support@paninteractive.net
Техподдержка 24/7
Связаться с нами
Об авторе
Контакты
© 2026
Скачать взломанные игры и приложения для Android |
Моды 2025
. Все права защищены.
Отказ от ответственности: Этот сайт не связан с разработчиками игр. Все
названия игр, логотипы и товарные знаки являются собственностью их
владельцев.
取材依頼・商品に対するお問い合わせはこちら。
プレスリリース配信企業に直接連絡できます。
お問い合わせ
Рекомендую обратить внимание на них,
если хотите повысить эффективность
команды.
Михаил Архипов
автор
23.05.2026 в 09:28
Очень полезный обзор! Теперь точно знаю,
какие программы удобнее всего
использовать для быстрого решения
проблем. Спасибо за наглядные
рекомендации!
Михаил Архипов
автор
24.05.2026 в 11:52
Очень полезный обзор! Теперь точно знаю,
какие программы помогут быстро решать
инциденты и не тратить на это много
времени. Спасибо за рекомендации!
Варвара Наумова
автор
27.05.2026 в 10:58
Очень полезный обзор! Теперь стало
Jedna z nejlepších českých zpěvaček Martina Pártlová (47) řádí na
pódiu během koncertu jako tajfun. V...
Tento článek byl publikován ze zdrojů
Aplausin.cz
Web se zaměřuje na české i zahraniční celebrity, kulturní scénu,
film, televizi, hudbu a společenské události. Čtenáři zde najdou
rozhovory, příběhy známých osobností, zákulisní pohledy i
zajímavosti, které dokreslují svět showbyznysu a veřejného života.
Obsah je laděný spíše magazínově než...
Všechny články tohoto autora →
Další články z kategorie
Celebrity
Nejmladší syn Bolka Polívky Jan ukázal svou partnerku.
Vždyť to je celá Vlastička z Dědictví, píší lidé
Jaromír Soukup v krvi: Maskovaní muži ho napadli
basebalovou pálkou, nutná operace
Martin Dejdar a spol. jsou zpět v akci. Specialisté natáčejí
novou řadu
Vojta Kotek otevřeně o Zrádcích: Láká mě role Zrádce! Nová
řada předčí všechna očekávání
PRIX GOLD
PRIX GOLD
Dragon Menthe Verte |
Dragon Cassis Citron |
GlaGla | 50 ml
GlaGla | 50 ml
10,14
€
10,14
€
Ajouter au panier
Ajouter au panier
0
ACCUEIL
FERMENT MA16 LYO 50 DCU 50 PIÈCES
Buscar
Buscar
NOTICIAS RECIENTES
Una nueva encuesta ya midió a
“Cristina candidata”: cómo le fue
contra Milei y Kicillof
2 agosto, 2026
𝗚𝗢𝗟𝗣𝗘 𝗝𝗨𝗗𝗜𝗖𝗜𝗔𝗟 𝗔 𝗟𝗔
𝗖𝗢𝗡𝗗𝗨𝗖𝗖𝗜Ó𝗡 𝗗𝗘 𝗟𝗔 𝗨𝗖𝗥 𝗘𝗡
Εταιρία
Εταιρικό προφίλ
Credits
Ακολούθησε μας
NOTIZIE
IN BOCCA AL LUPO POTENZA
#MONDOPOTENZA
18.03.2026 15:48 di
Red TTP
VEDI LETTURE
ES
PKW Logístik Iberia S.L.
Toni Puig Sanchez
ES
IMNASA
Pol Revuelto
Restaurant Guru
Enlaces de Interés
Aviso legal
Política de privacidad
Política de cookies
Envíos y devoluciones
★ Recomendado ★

--

* _Problem details_: Render every line of the listing above as a numbered list, leaving out blank lines.

* _Response box_:
1. support@paninteractive.net
2. Техподдержка 24/7
3. Связаться с нами
4. Об авторе
5. Контакты
6. © 2026
7. Скачать взломанные игры и приложения для Android |
8. Моды 2025
9. . Все права защищены.
10. Отказ от ответственности: Этот сайт не связан с разработчиками игр. Все
11. названия игр, логотипы и товарные знаки являются собственностью их
12. владельцев.
13. 取材依頼・商品に対するお問い合わせはこちら。
14. プレスリリース配信企業に直接連絡できます。
15. お問い合わせ
16. Рекомендую обратить внимание на них,
17. если хотите повысить эффективность
18. команды.
19. Михаил Архипов
20. автор
21. 23.05.2026 в 09:28
22. Очень полезный обзор! Теперь точно знаю,
23. какие программы удобнее всего
24. использовать для быстрого решения
25. проблем. Спасибо за наглядные
26. рекомендации!
27. Михаил Архипов
28. автор
29. 24.05.2026 в 11:52
30. Очень полезный обзор! Теперь точно знаю,
31. какие программы помогут быстро решать
32. инциденты и не тратить на это много
33. времени. Спасибо за рекомендации!
34. Варвара Наумова
35. автор
36. 27.05.2026 в 10:58
37. Очень полезный обзор! Теперь стало
38. Jedna z nejlepších českých zpěvaček Martina Pártlová (47) řádí na
39. pódiu během koncertu jako tajfun. V...
40. Tento článek byl publikován ze zdrojů
41. Aplausin.cz
42. Web se zaměřuje na české i zahraniční celebrity, kulturní scénu,
43. film, televizi, hudbu a společenské události. Čtenáři zde najdou
44. rozhovory, příběhy známých osobností, zákulisní pohledy i
45. zajímavosti, které dokreslují svět showbyznysu a veřejného života.
46. Obsah je laděný spíše magazínově než...
47. Všechny články tohoto autora →
48. Další články z kategorie
49. Celebrity
50. Nejmladší syn Bolka Polívky Jan ukázal svou partnerku.
51. Vždyť to je celá Vlastička z Dědictví, píší lidé
52. Jaromír Soukup v krvi: Maskovaní muži ho napadli
53. basebalovou pálkou, nutná operace
54. Martin Dejdar a spol. jsou zpět v akci. Specialisté natáčejí
55. novou řadu
56. Vojta Kotek otevřeně o Zrádcích: Láká mě role Zrádce! Nová
57. řada předčí všechna očekávání
58. PRIX GOLD
59. PRIX GOLD
60. Dragon Menthe Verte |
61. Dragon Cassis Citron |
62. GlaGla | 50 ml
63. GlaGla | 50 ml
64. 10,14
65. €
66. 10,14
67. €
68. Ajouter au panier
69. Ajouter au panier
70. 0
71. ACCUEIL
72. FERMENT MA16 LYO 50 DCU 50 PIÈCES
73. Buscar
74. Buscar
75. NOTICIAS RECIENTES
76. Una nueva encuesta ya midió a
77. “Cristina candidata”: cómo le fue
78. contra Milei y Kicillof
79. 2 agosto, 2026
80. 𝗚𝗢𝗟𝗣𝗘 𝗝𝗨𝗗𝗜𝗖𝗜𝗔𝗟 𝗔 𝗟𝗔
81. 𝗖𝗢𝗡𝗗𝗨𝗖𝗖𝗜Ó𝗡 𝗗𝗘 𝗟𝗔 𝗨𝗖𝗥 𝗘𝗡
82. Εταιρία
83. Εταιρικό προφίλ
84. Credits
85. Ακολούθησε μας
86. NOTIZIE
87. IN BOCCA AL LUPO POTENZA
88. #MONDOPOTENZA
89. 18.03.2026 15:48 di
90. Red TTP
91. VEDI LETTURE
92. ES
93. PKW Logístik Iberia S.L.
94. Toni Puig Sanchez
95. ES
96. IMNASA
97. Pol Revuelto
98. Restaurant Guru
99. Enlaces de Interés
100. Aviso legal
101. Política de privacidad
102. Política de cookies
103. Envíos y devoluciones
104. ★ Recomendado ★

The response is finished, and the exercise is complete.